_What this task involves_. List each line of the data that holds the word "begin".
- Opening Delimiter -
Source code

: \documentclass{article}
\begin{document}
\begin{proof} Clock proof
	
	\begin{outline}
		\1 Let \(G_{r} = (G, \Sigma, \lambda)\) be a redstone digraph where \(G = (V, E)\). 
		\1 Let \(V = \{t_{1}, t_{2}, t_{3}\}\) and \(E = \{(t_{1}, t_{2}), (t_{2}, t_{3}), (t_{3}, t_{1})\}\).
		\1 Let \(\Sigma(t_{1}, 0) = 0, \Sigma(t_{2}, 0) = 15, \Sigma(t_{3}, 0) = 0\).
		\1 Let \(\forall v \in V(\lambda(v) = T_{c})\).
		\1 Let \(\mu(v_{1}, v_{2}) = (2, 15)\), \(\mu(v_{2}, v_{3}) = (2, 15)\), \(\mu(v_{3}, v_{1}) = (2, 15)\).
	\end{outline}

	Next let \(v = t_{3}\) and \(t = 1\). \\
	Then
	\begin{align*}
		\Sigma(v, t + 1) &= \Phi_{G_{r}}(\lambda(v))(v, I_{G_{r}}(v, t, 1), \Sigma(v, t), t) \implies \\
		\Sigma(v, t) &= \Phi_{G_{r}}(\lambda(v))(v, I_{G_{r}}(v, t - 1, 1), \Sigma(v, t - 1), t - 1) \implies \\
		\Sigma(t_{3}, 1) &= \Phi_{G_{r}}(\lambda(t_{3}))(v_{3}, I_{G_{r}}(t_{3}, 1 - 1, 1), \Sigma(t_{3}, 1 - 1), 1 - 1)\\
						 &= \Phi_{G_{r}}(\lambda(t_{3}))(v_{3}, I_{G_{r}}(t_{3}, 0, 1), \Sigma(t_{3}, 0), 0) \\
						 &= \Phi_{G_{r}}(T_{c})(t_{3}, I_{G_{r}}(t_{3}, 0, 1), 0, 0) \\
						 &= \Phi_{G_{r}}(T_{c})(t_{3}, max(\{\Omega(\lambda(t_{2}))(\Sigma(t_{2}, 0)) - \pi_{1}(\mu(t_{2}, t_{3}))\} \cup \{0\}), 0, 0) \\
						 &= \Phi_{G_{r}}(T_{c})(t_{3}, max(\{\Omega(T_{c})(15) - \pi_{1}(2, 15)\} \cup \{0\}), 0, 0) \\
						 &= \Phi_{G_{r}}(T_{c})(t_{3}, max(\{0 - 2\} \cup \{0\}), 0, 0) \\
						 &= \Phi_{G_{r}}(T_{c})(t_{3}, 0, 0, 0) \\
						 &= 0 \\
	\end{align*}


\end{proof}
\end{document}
- Closing Delimiter -
_Expected output_.
\begin{document}
\begin{proof} Clock proof
	\begin{outline}
	\begin{align*}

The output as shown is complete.